> Stated task
Rewrite every line of the data below, substituting "vernacular name" for "common name" and changing nothing else. Leave the pictures out of your answer.

━━━━━ Supplied data ━━━━━

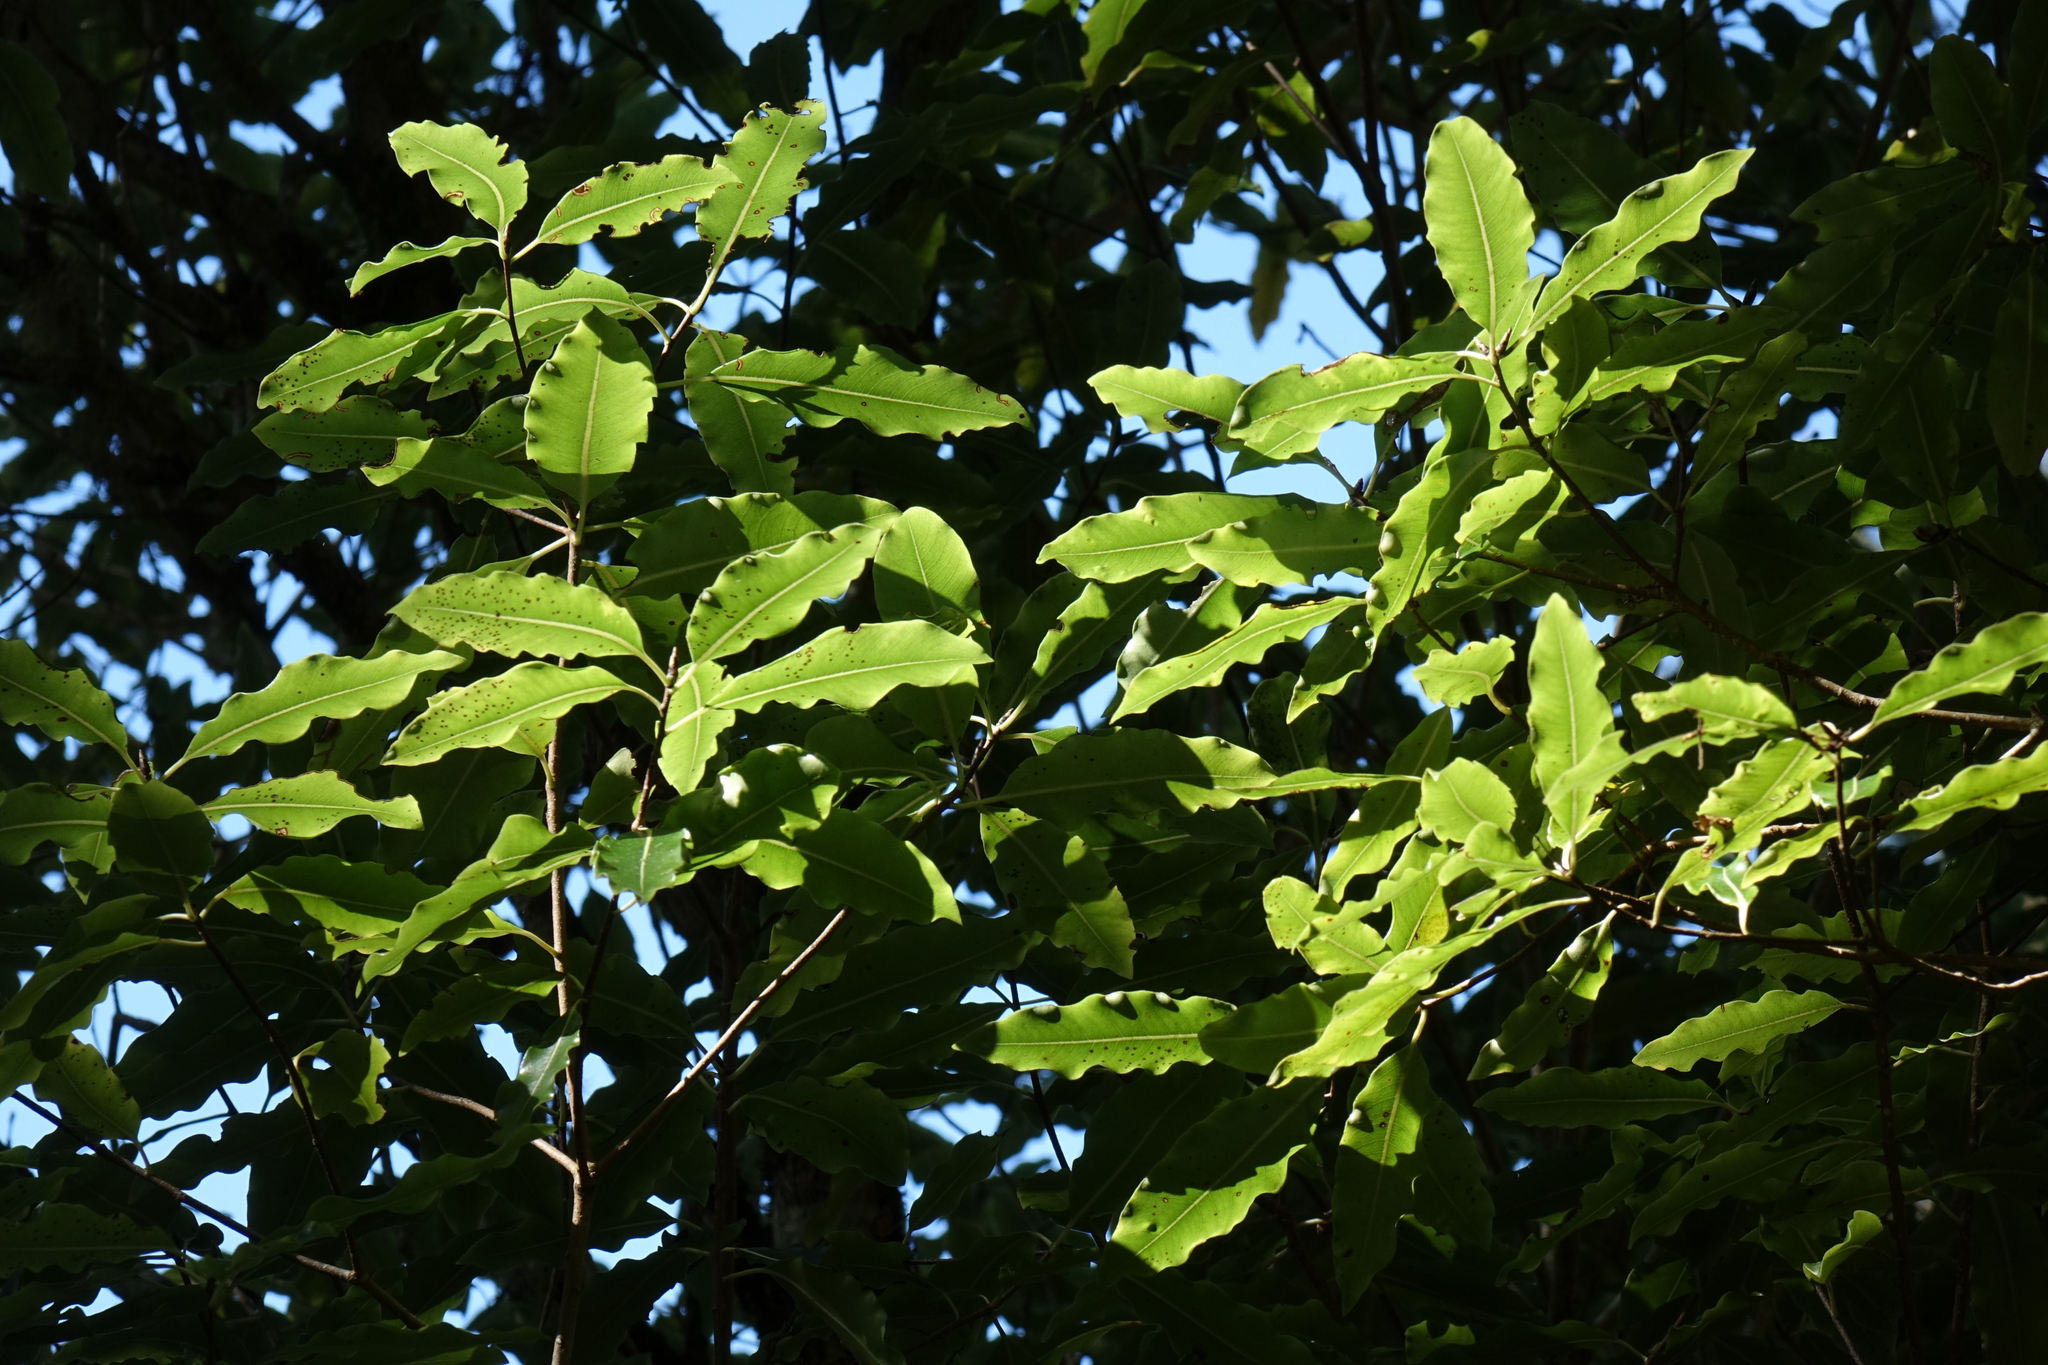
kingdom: Plantae
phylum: Tracheophyta
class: Magnoliopsida
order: Apiales
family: Pittosporaceae
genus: Pittosporum
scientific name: Pittosporum eugenioides
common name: Lemonwood
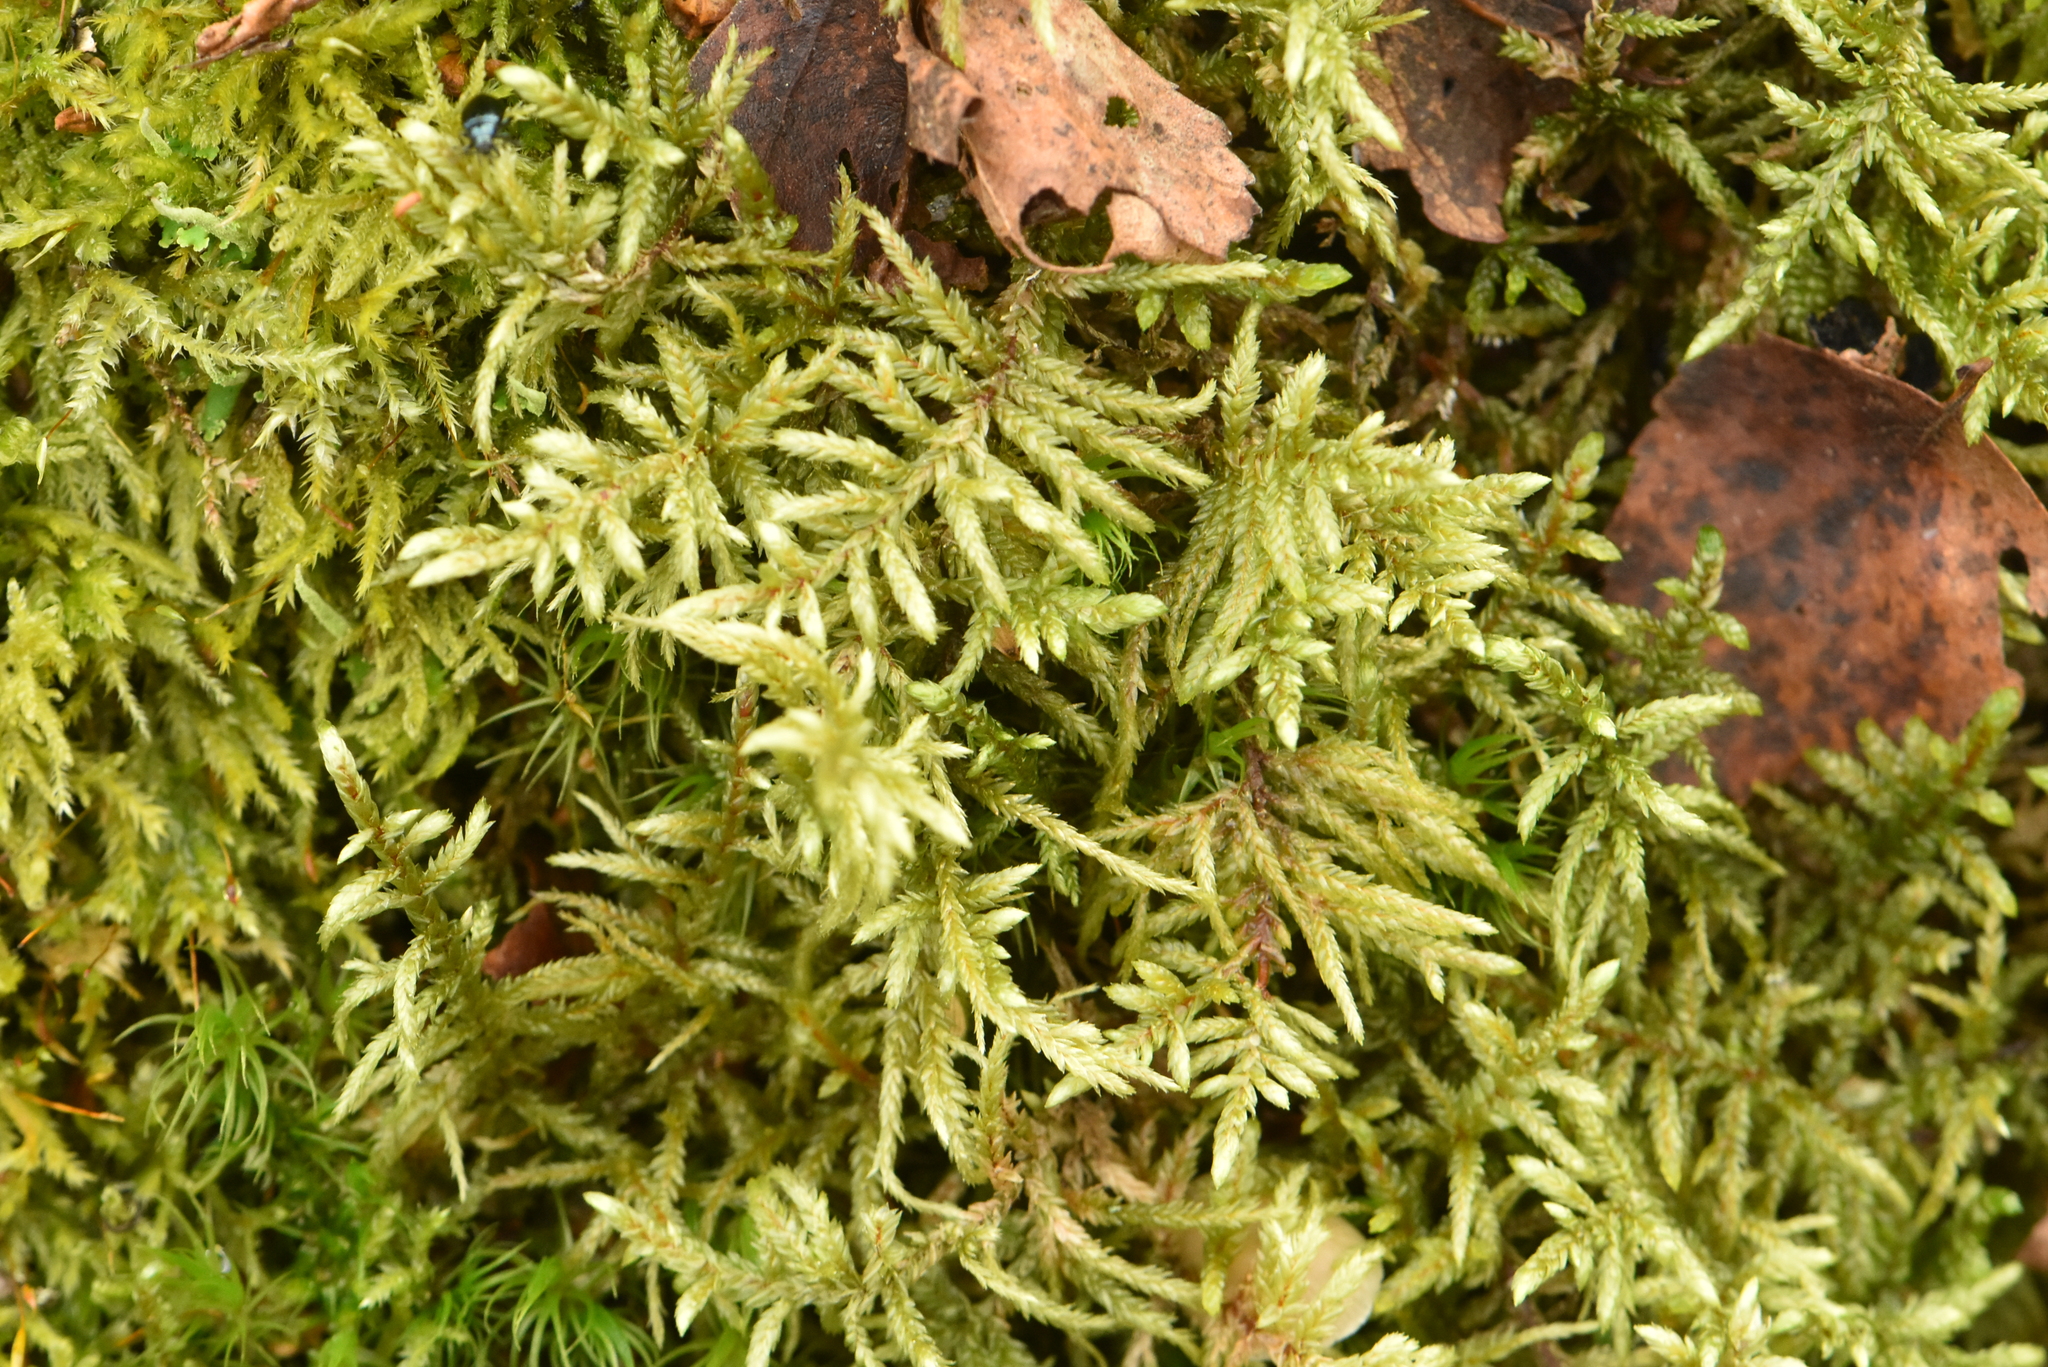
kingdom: Plantae
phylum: Bryophyta
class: Bryopsida
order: Hypnales
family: Hylocomiaceae
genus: Pleurozium
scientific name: Pleurozium schreberi
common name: Red-stemmed feather moss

━━━━━

> Task solution
kingdom: Plantae
phylum: Tracheophyta
class: Magnoliopsida
order: Apiales
family: Pittosporaceae
genus: Pittosporum
scientific name: Pittosporum eugenioides
vernacular name: Lemonwood
kingdom: Plantae
phylum: Bryophyta
class: Bryopsida
order: Hypnales
family: Hylocomiaceae
genus: Pleurozium
scientific name: Pleurozium schreberi
vernacular name: Red-stemmed feather moss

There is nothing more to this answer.